A las tres en punto de una tórrida tarde de jullo penetré yo, dejando a mi sufrida conductora a la escucha por radio de los Héroes del silencio, "dentro de la grandeza de este claustro", y fui guiado por el hermano a través de un jardín "dondea las plantas sirven de vallado / las afeitadas murtas, / y a la vista parece / cada cuadro un país iluminado / donde grato el abril siempre florece". El caballero navarro Dicastillo no imaginaba, cuando cantó en barroco verso el entorno al que se retiró abandonando las vanidades del mundo, que siglos después las paredes de su iglesia las iluminaría Goya con unos cuadros murales que son de lo más inquietante y hermoso que pintó el artista.
Aventura, fuga y escapada. Nos falta la excursión. Todo Aragón es una tentación para los que, como yo, tienen alma excursionista. Y sin dejar, en esta primera etapa, la provincia de Zaragoza, al viajero se le presenta un auténtico empacho de oportunidades, sin contar, claro, el Monasterio de Piedra, visitado sólo por catalanes. Si el rumbo es norte, las Cinco Villas, crecientes en interés a medida que se sube, muestran al final de su línea quebrada la maravilla agreste y un poco fúnebre del pueblo de Uncastillo y el más sereno conjunto de Sos del Rey Católico, con su oportuno parador. Si se va al oeste, por la ruta del Moncayo, Boria y Tarazona son paradas en el camino de ese must inexcusable que es el monasterio de Veruela, con la más bella iglesia cisterciense que yo conozca.
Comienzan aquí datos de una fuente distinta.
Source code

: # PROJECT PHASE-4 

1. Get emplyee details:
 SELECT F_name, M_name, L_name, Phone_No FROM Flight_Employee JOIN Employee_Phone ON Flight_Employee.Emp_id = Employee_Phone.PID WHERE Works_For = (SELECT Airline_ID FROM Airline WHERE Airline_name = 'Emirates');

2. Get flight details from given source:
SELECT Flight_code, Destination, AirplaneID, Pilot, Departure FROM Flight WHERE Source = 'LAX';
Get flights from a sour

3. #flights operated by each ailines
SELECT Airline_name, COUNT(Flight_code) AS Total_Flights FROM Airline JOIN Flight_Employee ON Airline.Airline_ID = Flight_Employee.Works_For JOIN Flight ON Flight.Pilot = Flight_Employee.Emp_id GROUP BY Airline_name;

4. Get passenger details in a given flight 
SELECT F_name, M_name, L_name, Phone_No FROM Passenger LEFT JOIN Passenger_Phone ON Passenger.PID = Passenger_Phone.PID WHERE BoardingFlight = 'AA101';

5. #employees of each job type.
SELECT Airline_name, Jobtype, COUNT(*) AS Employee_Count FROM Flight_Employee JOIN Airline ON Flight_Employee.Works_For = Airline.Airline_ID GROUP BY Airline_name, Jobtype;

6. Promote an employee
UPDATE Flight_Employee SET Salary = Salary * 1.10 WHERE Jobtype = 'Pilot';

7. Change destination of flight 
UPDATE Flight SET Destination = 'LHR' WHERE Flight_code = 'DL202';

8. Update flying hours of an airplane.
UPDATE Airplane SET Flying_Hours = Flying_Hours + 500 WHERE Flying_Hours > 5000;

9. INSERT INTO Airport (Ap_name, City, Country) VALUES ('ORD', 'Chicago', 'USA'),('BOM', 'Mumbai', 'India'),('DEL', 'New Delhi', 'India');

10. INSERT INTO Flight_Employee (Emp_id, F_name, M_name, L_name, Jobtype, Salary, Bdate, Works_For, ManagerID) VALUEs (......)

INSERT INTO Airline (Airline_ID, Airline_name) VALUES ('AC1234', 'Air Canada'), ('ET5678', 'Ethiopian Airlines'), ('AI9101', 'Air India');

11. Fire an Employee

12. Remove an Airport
Excursiones que no deben impedir un regreso a tiempo. Queda la noche, como bien dejó dicho la novelista zaragozana del momento. Si bien Zaragoza ofrece, en otro de sus rasgos de Finura, la posibilidad de un cabaré de après-midi, con la gloriosa sesión de las tres de la tarde en el Plata, ese mismo local del barrio de copas del Tubo, junto con el más adocenado pero también histórico Oasis, tienen que ser inicio de una noche sin fin. La bizarra musiquilla de los tres esforzados veteranos -piano, saxo y batería del Plata y el arte incomparable de América Imperio o Alma Cardenal en el Oasis son el contraste idóneo -pues no olvidemos que quien escapa busca los extremos- para explorar después las doradas catacumbas de las que salieron personajes tan interesantes del pop nacional como Santiago Auscrón y su Radio Futura, Quique Buribury y sus Héroes del Silencio, cantautores como Labordeta o Ángel Petisme, y donde hoy suenan con promesa grupos como Los Chicos del Brasil y Días de Vino y Rosas, que quizá nos quieran recordar, con sus nombres de cinefilia, que viajamos por la región más peliculera de España: la cuna no sólo del gran sordo de Calanda, sino de Saura y Borau, Chomón y Florián Rey, Artero, Forqué y esa indiscutible primera figura del cine underground español que fue el fallecido J. A. Maenza.